Volodymyr Zelensky s’est rendu à Paris pour la neuvième fois depuis le début de l’invasion russe. Et cette fois, la visite aura été particulièrement fructueuse. À la base aérienne de Villacoublay, le président ukrainien et Emmanuel Macron ont signé une lettre d’intention qui engage la France à fournir jusqu’à 100 Rafale F4 à Kiev d’ici à 2035.
Un accord présenté comme « historique » par les deux dirigeants, et pensé comme le pilier d’un soutien européen désormais crucial, alors que Washington réduit fortement son aide militaire. Outre les avions de combat, le deal couvre un large éventail de capacités : systèmes de défense aérienne, missiles air-air, bombes guidées, radars de nouvelle génération, ainsi qu’un « nouveau » système SAMP/T comparable au Patriot américain, attendu en 2026.

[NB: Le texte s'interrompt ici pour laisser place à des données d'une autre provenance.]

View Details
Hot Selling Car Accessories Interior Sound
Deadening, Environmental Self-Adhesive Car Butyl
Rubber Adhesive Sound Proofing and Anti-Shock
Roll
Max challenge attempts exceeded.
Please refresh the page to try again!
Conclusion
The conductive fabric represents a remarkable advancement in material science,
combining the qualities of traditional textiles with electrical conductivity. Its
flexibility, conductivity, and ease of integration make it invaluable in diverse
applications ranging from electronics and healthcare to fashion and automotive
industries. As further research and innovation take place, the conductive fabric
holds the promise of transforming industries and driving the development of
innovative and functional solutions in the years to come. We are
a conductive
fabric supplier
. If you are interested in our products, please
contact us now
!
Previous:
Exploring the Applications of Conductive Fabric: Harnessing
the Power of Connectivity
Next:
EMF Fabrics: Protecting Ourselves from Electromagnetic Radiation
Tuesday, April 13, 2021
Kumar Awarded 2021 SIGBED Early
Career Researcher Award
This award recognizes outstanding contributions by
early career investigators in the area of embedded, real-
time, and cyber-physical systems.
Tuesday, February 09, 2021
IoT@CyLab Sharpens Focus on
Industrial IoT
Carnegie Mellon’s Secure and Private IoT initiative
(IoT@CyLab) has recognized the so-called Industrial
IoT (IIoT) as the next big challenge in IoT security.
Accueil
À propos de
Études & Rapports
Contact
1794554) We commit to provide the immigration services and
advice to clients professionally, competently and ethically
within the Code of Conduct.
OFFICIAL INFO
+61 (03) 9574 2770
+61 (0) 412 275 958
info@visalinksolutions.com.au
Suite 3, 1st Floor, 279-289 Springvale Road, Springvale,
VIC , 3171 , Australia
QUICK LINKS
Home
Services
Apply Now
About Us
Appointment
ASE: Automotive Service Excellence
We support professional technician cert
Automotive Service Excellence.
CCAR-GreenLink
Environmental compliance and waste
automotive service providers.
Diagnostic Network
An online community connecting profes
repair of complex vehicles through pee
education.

La coopération ira même plus loin, avec la production conjointe de drones intercepteurs et le développement commun de technologies destinées aux drones ukrainiens. Le tout est prévu pour s’étaler sur dix ans, avec certaines livraisons « dans le très court terme », selon l’Élysée.

Le fleuron de l’aviation tricolore
Le Rafale, fabriqué par Dassault, est considéré comme le fleuron de l’aviation française, capable d’assurer des missions d’interception, de bombardement et de supériorité aérienne dans la même sortie. En octobre, 300 exemplaires étaient déjà en service dans le monde. Le fabricant prévoit d’ailleurs d’accélérer la cadence pour tenir les commandes internationales.
Pour Kiev, ces futurs appareils compléteront un arsenal aérien composé de Mirage français, de quelques F-16 américains et de ses avions de conception soviétique, vieillissants et vulnérables. Récemment, le pays signait aussi un accord pour obtenir 100 à 150 chasseurs Gripen suédois sur une décennie.
Our meeting today with @EmmanuelMacron strengthens our defense with effective, practical, and powerful elements. Agreements have been prepared – and the relevant documents are being signed today – to significantly boost our defense capabilities.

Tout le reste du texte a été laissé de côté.